Yael Grunwald: The Plant Cell First Author
Yael Grunwald, co-first author of “Out of the blue: Phototropins of the leaf vascular bundle sheath mediate the regulation of leaf hydraulic conductance by blue light”
Current Position: TBD
Education: PhD in Plant Physiology and MSc in Environmental Biology, both at the Faculty of Agriculture of the Hebrew University of Jerusalem (Rehovot, Israel), BSc in Life Sciences at the Tel Aviv University (Israel)
Non-scientific Interests: Netball, Travel, Cooking
Brief bio:
As a third-generation female biologist in my family, fascination with nature and how it works was always part of my life.

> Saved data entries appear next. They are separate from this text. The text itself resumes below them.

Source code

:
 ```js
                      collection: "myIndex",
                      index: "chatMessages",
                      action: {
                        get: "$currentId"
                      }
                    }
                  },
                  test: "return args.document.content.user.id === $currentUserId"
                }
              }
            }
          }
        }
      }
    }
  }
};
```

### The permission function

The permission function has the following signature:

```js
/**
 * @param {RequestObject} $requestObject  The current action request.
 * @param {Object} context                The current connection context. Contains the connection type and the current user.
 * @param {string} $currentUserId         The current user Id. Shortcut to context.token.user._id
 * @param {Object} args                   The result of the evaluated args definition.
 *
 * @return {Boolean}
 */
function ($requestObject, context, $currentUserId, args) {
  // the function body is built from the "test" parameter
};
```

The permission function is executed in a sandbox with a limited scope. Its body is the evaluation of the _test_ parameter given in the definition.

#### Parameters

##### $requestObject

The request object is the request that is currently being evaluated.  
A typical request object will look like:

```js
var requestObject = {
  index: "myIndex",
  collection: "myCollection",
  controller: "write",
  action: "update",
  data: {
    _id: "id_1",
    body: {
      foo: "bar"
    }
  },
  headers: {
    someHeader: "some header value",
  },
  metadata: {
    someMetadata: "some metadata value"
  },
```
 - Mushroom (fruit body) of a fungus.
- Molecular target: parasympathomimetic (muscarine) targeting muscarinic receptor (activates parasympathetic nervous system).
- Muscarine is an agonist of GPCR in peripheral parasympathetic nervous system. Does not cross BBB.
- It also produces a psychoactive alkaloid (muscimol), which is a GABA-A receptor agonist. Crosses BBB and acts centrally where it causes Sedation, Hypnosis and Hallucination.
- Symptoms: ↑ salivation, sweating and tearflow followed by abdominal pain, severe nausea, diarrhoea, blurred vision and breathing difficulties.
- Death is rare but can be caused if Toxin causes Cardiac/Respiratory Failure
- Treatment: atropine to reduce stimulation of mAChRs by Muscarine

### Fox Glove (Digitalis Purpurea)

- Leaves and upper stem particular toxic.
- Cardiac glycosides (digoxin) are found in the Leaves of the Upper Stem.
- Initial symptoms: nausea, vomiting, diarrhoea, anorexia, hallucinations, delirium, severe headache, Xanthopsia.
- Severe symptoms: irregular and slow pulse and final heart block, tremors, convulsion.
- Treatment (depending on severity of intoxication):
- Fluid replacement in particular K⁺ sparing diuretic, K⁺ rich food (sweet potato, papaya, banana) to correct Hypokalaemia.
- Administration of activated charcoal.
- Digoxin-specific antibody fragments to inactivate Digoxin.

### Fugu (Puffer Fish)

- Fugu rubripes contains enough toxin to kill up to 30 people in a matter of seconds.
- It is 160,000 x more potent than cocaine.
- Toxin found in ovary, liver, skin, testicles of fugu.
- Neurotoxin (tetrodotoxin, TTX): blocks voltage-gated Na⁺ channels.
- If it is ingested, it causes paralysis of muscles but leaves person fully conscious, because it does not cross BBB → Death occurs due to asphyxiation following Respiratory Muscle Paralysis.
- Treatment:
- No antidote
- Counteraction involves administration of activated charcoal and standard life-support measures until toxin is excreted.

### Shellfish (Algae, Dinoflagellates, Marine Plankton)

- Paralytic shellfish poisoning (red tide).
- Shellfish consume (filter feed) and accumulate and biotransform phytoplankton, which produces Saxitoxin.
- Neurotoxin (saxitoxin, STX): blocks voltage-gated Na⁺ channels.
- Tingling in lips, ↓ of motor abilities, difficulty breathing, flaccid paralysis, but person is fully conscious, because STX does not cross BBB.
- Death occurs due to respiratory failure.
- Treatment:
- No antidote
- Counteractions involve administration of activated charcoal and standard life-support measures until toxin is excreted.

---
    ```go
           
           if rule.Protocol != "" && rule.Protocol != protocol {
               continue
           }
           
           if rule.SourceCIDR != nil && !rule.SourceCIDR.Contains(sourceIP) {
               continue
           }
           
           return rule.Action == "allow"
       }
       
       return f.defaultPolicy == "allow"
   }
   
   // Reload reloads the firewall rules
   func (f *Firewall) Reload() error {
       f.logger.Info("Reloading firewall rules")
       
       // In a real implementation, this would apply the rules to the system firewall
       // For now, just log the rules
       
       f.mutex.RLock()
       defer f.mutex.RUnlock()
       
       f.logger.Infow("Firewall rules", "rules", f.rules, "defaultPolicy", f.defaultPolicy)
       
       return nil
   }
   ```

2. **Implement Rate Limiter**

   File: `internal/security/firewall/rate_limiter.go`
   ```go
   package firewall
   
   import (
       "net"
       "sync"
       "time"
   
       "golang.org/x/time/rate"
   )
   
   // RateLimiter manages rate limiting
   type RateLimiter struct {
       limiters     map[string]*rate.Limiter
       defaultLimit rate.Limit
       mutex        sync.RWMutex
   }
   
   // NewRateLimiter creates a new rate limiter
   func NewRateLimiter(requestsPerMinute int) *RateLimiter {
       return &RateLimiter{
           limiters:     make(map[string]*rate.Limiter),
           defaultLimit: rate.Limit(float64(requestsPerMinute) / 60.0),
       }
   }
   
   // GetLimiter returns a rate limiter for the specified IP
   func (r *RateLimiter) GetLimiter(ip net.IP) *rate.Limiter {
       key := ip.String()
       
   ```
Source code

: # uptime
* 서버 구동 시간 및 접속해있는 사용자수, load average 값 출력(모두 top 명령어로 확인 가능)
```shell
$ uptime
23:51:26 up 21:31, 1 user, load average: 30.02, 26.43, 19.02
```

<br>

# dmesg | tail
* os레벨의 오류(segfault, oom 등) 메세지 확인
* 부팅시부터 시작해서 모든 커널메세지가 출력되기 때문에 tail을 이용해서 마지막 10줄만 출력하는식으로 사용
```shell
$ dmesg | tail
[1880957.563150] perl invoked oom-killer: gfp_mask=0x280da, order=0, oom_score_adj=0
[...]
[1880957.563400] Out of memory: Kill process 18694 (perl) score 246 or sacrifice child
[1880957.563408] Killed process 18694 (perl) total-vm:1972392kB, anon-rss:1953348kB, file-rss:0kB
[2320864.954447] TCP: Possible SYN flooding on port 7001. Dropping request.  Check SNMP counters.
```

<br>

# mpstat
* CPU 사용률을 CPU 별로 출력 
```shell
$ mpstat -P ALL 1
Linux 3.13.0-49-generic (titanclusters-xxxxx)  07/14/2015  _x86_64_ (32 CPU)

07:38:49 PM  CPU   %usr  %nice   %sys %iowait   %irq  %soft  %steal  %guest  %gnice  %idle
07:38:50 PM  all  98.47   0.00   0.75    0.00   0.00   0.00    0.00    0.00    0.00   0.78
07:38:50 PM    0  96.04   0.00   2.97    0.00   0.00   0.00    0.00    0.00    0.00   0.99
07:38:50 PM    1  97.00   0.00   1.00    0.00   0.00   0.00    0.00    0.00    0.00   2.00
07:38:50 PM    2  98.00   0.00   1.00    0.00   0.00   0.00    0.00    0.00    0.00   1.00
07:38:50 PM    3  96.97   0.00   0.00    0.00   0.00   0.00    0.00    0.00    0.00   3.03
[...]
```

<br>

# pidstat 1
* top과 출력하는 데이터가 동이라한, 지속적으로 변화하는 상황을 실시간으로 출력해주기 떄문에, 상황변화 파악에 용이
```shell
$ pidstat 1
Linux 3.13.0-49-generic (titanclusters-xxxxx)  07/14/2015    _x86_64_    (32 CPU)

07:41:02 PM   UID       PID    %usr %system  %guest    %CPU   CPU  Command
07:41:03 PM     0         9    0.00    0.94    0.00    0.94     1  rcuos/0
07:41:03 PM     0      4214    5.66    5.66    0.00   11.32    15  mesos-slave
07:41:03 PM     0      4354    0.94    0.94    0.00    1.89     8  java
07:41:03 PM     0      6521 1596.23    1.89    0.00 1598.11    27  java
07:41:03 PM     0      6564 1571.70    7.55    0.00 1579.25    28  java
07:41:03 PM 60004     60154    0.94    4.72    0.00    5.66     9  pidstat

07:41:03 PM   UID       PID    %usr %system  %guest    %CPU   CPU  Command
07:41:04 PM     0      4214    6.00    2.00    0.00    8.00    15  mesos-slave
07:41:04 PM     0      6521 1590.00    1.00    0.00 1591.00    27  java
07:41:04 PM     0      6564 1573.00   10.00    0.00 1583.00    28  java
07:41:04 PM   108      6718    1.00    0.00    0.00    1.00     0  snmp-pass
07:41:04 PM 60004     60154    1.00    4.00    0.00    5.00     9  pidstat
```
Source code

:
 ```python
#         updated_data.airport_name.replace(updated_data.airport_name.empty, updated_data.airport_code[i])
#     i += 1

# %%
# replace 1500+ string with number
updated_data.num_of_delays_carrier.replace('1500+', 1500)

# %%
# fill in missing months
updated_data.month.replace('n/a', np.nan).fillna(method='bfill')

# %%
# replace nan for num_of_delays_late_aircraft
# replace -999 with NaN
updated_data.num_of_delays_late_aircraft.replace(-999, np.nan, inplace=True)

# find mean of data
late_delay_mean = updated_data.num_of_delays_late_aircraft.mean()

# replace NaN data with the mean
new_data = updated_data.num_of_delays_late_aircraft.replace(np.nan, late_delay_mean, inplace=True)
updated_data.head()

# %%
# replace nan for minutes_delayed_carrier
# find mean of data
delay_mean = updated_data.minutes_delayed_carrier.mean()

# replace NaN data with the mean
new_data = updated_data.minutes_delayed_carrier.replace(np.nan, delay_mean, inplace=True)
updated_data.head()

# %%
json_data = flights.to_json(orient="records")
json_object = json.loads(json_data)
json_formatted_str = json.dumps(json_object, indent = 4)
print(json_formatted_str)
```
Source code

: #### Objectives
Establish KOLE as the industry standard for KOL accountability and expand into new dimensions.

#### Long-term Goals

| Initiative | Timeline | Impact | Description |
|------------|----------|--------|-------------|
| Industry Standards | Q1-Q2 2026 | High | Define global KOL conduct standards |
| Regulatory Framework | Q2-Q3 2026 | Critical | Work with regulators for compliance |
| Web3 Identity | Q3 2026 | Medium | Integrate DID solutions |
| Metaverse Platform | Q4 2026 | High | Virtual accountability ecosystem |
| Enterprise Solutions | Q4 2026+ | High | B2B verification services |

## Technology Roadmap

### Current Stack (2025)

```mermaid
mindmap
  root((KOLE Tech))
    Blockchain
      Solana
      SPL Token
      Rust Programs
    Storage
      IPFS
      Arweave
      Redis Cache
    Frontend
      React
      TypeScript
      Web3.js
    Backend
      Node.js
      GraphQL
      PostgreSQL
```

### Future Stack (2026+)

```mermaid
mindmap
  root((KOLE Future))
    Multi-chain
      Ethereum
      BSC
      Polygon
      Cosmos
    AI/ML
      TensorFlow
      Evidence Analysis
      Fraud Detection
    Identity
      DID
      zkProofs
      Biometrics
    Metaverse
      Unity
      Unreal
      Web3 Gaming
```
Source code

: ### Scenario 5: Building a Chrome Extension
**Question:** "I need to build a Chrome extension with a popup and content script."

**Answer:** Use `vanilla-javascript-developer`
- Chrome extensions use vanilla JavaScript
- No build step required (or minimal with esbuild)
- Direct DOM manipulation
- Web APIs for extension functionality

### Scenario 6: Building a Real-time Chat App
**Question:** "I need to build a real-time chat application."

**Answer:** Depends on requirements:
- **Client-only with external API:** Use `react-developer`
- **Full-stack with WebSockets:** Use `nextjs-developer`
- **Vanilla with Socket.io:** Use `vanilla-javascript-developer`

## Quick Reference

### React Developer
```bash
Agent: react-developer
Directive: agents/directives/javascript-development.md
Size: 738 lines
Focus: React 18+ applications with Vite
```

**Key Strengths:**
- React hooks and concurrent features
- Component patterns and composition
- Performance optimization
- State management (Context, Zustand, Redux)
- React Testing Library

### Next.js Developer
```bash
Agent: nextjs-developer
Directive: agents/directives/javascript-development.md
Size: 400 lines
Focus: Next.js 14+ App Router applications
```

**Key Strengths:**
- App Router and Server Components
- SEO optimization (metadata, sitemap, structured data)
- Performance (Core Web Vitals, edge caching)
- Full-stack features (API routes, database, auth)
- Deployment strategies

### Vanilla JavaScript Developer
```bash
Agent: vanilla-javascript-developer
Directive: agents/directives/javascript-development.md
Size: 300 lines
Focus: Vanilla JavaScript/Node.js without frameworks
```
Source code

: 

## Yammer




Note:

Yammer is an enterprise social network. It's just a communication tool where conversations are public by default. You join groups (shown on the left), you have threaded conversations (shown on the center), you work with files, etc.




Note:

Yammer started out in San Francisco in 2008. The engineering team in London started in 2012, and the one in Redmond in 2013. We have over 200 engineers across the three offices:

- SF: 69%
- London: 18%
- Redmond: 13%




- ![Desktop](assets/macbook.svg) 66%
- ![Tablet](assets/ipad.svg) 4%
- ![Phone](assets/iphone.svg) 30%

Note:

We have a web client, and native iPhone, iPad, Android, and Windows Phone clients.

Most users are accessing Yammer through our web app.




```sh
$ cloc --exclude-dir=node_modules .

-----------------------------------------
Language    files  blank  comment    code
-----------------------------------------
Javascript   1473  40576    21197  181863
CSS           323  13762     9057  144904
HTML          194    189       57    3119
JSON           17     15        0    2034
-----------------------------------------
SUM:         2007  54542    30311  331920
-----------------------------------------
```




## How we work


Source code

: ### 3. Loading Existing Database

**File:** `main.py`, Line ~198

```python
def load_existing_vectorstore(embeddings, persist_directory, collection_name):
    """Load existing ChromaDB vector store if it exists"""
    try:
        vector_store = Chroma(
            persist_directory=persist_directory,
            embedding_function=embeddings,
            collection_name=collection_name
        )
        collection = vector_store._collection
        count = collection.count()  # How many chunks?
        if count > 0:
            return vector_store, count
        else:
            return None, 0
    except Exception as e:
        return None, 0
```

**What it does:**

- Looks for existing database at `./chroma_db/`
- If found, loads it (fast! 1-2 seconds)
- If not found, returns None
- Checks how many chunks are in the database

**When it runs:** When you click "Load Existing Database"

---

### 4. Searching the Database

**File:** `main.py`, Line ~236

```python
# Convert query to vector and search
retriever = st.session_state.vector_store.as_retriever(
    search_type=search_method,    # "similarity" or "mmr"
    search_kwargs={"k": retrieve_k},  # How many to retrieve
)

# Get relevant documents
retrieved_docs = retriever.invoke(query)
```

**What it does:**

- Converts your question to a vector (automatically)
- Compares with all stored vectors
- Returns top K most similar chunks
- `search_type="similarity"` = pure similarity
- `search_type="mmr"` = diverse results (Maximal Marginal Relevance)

It was only natural that I study biology as an undergraduate, and that is when I found my passions were plants and environmental conservation. This led me, to the lab of Professor Elisha Tel Or, in which during my M.Sc., I specialized in phytoremediation, and developed a hydroponic bioreactor for the accelerated breakdown of pesticides using Sorghum plants, in combination with several strains of bacteria. Later for my Ph.D., I joined the lab of Professor Menachem Moshelion which specializes in plant physiology, plant hydraulics and high throughput functional phenotyping. During my PhD in collaboration with Professor Nava Moran, we discovered some of the mechanisms enabling the leaf bundle sheath cells (BSCs) which tightly enwrap the vascular bundle, to act as a dynamic hydraulic barrier between the xylem and the mesophyll. The BSCs regulate the inner xylem pH via p-type H+ATPases (predominantly AHA2 and AHA1) and as a result control the water permeability of this tissue and the hydraulic conductance of the entire leaf (Kleaf), and in so, act as a second “water valve” in line with the stomata. Later we discovered that this xylem pH regulation mechanism was part of a Blue Light (BL) activated signal transduction pathway, starting with the activation of PHOT1 and PHOT2, which enables the accelerated passage of water through the BSCs with first light. The elevated permeability of the BSCs and rise in Kleaf, support the transpiration stream, and prevent the leaf from dehydrating, in a similar pathway to the BL activated opening of the Guard Cell. Recently I completed a fellowship the Israel Ministry of Agriculture as a scientific advisor, working on the Ministry’s new policy for environmental and sustainable agriculture.